**Exercise aim**
Among the entries below, one stretch runs from the line that contains "text_box [198, 110, 416, 208]" through the line that contains "text_box [467, 110, 685, 208]". Repeat that stretch exactly, ends included, and only that.
[Start of Attachment]
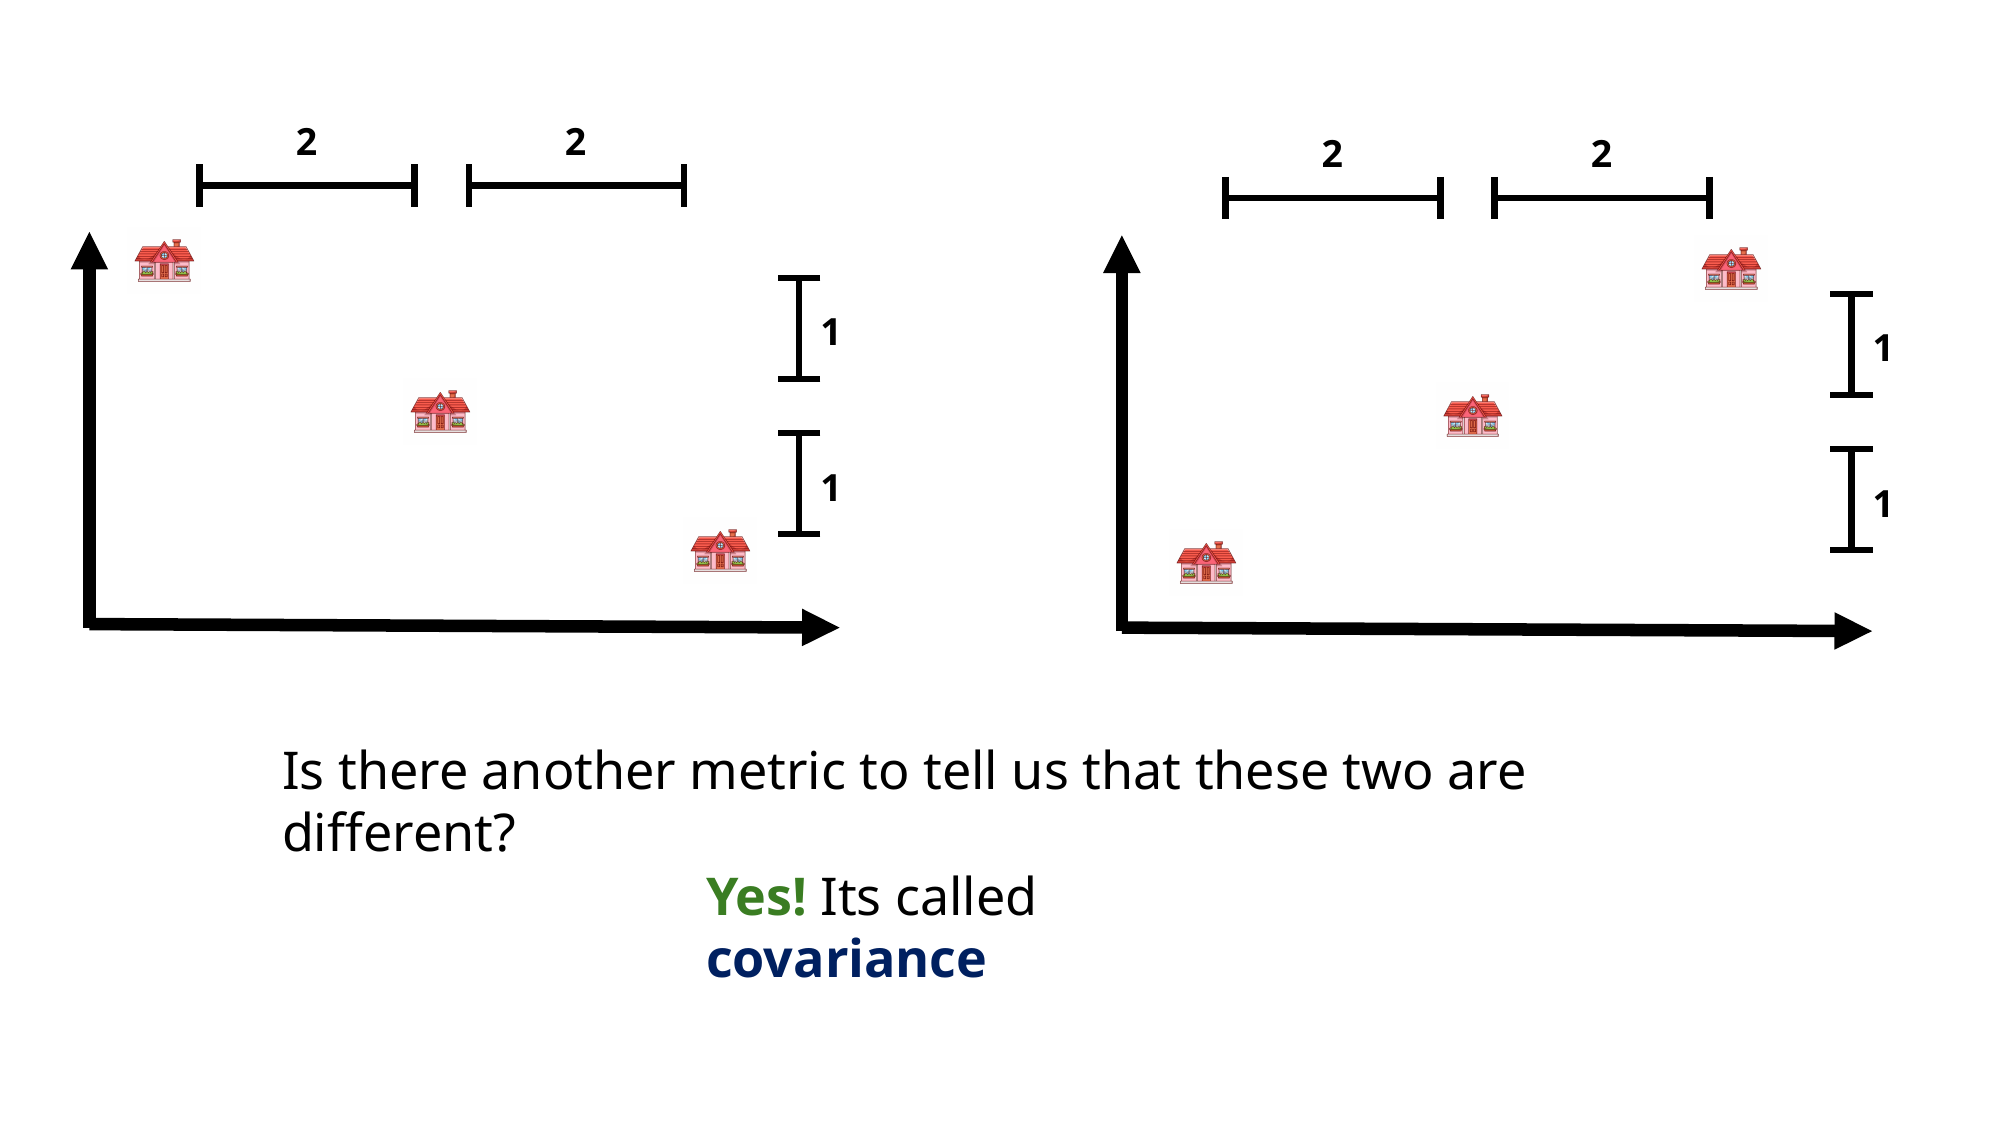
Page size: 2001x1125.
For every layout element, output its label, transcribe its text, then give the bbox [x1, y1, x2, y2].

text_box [777, 276, 858, 380]
text_box Is there another metric to tell us that these two are different? [265, 720, 1733, 875]
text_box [198, 110, 416, 208]
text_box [1493, 122, 1711, 220]
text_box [1829, 448, 1910, 551]
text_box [1121, 627, 1873, 632]
picture [1435, 381, 1510, 449]
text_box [777, 432, 858, 535]
picture [1693, 234, 1768, 302]
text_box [88, 226, 841, 629]
text_box Yes! Its called covariance [689, 850, 1310, 1001]
picture [1169, 528, 1244, 596]
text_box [1223, 122, 1441, 220]
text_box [1829, 292, 1910, 396]
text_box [467, 110, 685, 208]
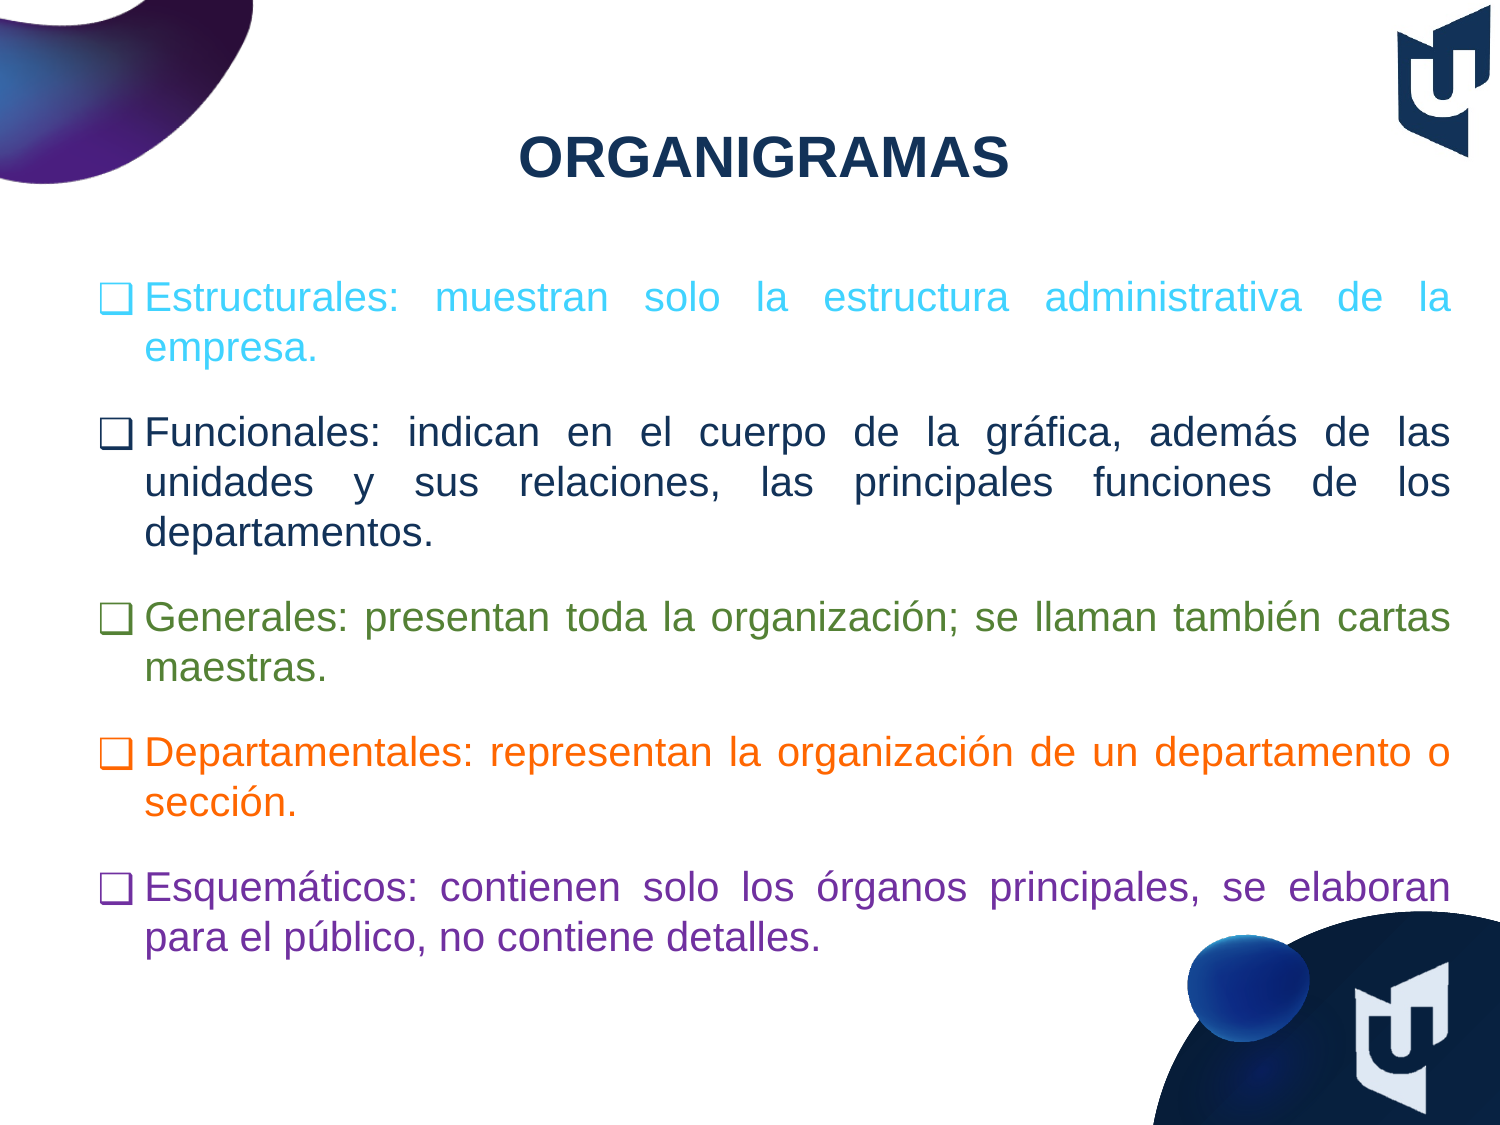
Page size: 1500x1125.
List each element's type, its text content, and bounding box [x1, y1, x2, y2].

picture [1386, 0, 1500, 162]
picture [0, 0, 547, 702]
text_box ORGANIGRAMAS [402, 111, 1291, 197]
picture [1132, 798, 1459, 1125]
text_box [1358, 911, 1500, 1125]
text_box Estructurales: muestran solo la estructura administrativa de la empresa. Funcionales: indican en el cuerpo de la gráfica, además de las unidades y sus relaciones, las principales funciones de los departamentos. Generales: presentan toda la organización; se llaman también cartas maestras. Departamentales: representan la organización de un departamento o sección. Esquemáticos: contienen solo los órganos principales, se elaboran para el público, no contiene detalles. [82, 262, 1467, 968]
[End of Attachment]
**Output for this task**
text_box [198, 110, 416, 208]
text_box [1493, 122, 1711, 220]
text_box [1829, 448, 1910, 551]
text_box [1121, 627, 1873, 632]
picture [1435, 381, 1510, 449]
text_box [777, 432, 858, 535]
picture [1693, 234, 1768, 302]
text_box [88, 226, 841, 629]
text_box Yes! Its called covariance [689, 850, 1310, 1001]
picture [1169, 528, 1244, 596]
text_box [1223, 122, 1441, 220]
text_box [1829, 292, 1910, 396]
text_box [467, 110, 685, 208]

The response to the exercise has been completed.